__Passage__:
________
Upgrades to the town’s sewer system and plant are nearly complete, according to Elliott. He said the project is ready for its final inspection of the project by the town staff, engineers for the wastewater treatment plant and HUD’s rural development representative.

Police Chief Ricky Wilkinson said he is waiting on additional bid information for replacing the radios currently used by the officers while on patrol. Currently, due to a change made by the Sheriff’s Department last year, his men cannot communicate directly with road deputies, unless they call them via cell phone. Also, there are still areas within the town that are “dead zones” where there is no radio contact. An upgrade to the system with additional repeater could resolve that problem.

Jones said he and Dave McCormack of Waukeshaw Development are nearly finished processing the paperwork which will allow McCormack to begin renovations to the Planter’s Warehouse.
________
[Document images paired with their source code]
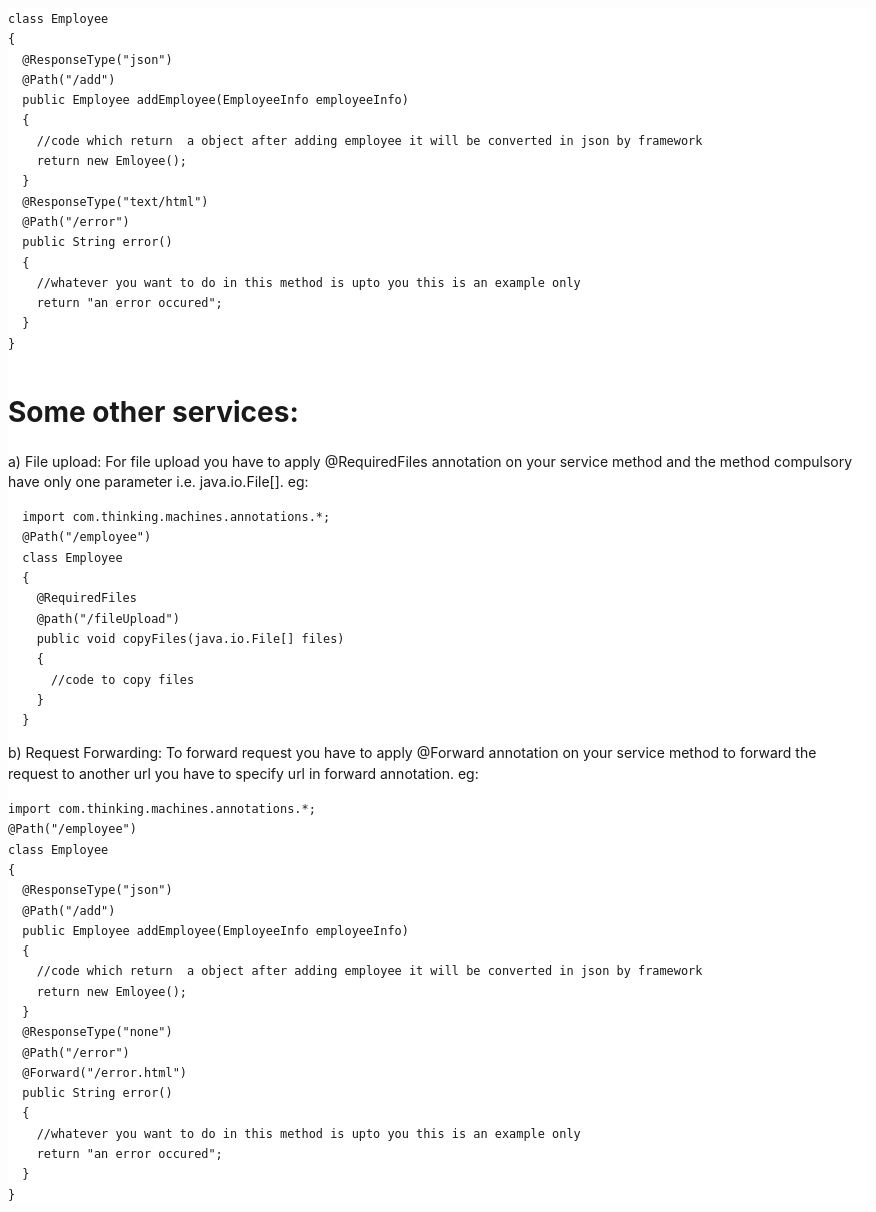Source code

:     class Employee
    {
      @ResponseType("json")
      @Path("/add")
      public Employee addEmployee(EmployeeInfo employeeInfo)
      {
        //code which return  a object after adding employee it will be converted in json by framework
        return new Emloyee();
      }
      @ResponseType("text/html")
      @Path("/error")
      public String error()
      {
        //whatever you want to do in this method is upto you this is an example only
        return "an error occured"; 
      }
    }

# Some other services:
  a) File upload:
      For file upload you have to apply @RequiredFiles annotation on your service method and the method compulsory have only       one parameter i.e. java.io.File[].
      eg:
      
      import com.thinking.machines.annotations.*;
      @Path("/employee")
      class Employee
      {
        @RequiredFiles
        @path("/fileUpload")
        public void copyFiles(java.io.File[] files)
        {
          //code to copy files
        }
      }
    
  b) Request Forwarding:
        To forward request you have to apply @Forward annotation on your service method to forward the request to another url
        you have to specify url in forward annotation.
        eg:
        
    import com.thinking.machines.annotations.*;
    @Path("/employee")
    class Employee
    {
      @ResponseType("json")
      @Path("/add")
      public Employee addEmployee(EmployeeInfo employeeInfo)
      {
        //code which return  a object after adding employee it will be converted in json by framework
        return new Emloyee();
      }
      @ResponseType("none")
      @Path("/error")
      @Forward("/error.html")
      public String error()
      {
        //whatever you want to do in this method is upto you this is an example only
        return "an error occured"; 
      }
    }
________
__Tasks__:
**a)** Repeat the stretch of the town news report from "Police Chief Ricky" through "resolve that problem.", word for word.
**b)** In the town news report, what company is Dave McCormack with?
**c)** Resume the town news report after its last sentence and carry it forward.
You won't need the records for any of this.

__Results__:
**a)**
Police Chief Ricky Wilkinson said he is waiting on additional bid information for replacing the radios currently used by the officers while on patrol. Currently, due to a change made by the Sheriff’s Department last year, his men cannot communicate directly with road deputies, unless they call them via cell phone. Also, there are still areas within the town that are “dead zones” where there is no radio contact. An upgrade to the system with additional repeater could resolve that problem.

**b)** Waukeshaw Development

**c)**
He shared the news that he has asked the town’s legal counsel to provide guidance on how best to proceed against derelict property owners. Several local homeowners and businesses already have received letters advising them they are not in compliance with the town’s ordinances. A few recipients took the letters to heart and addressed the issues, and some others made some initial progress towards cleaning up their properties but slacked off, and a few either ignored the letter or after taking steps to clean up the property, have backtracked in their efforts.

Jones said he was looking at additional enforcement measures, including sending the town in to make repairs or clean up and then billing the property owner or placing a lien on the real estate.